**INSTRUCTION:** Among the entries below, count the lines containing the string "CONTRALMIRANTE". Only the count is needed.

[Records from a dataset]
________________________
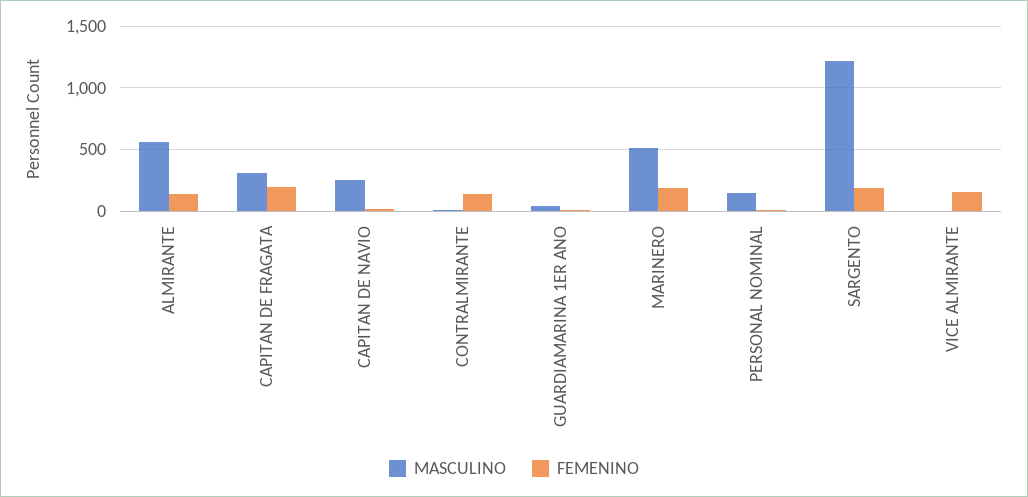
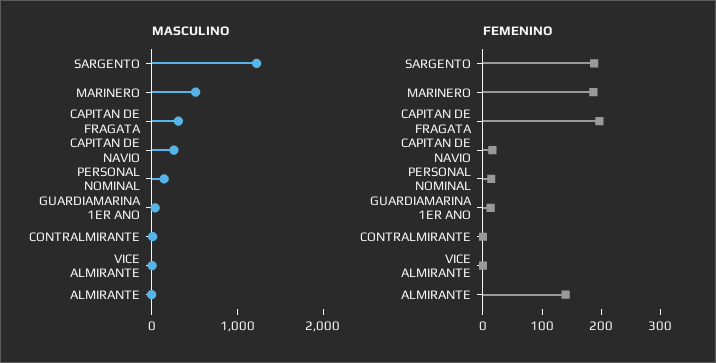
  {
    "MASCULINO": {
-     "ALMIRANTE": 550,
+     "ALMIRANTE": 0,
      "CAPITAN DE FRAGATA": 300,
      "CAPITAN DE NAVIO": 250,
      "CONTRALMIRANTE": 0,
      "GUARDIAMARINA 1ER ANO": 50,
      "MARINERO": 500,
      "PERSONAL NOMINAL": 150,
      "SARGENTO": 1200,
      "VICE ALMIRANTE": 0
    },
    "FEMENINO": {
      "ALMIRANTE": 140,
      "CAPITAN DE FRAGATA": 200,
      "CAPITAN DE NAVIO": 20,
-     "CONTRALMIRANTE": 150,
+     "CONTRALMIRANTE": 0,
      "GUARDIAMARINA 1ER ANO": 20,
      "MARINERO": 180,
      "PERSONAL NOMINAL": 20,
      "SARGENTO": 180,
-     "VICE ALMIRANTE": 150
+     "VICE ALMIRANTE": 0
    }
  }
________________________
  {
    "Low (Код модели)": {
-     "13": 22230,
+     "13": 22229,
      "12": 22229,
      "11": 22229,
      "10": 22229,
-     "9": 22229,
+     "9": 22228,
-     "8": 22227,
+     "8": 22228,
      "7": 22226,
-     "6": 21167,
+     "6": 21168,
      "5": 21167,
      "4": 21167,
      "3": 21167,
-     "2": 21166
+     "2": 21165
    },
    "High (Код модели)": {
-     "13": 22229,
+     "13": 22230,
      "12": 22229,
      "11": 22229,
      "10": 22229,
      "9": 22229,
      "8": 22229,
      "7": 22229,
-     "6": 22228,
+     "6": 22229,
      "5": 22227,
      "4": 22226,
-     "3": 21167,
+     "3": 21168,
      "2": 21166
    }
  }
________________________
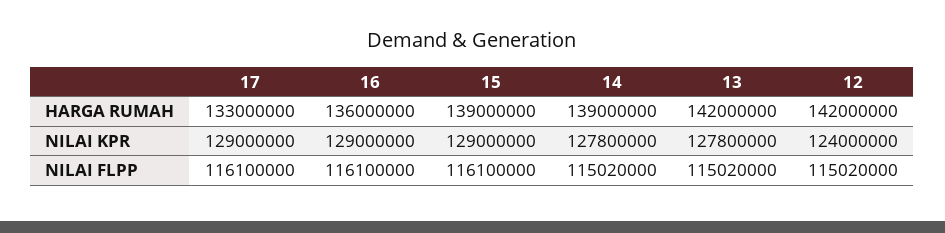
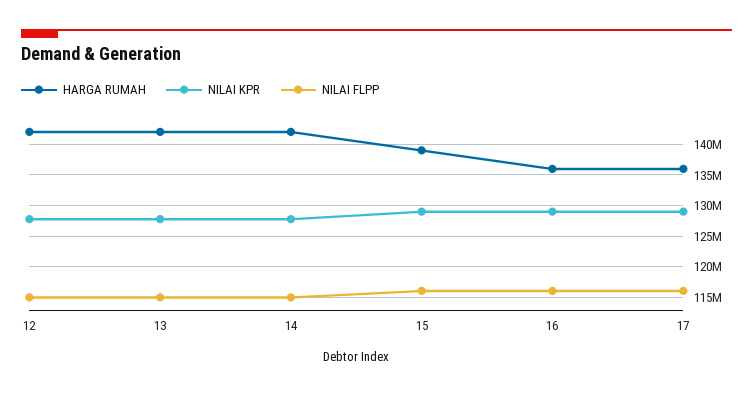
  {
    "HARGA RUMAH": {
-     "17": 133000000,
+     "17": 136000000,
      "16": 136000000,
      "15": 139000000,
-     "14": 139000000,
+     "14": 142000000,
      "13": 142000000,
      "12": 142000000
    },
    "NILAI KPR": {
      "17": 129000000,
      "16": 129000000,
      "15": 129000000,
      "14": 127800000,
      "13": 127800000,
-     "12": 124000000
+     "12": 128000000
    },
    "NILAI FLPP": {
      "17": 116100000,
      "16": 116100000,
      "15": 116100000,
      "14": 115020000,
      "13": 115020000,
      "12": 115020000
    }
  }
________________________
**SOLUTION TO THIS EXERCISE:** 3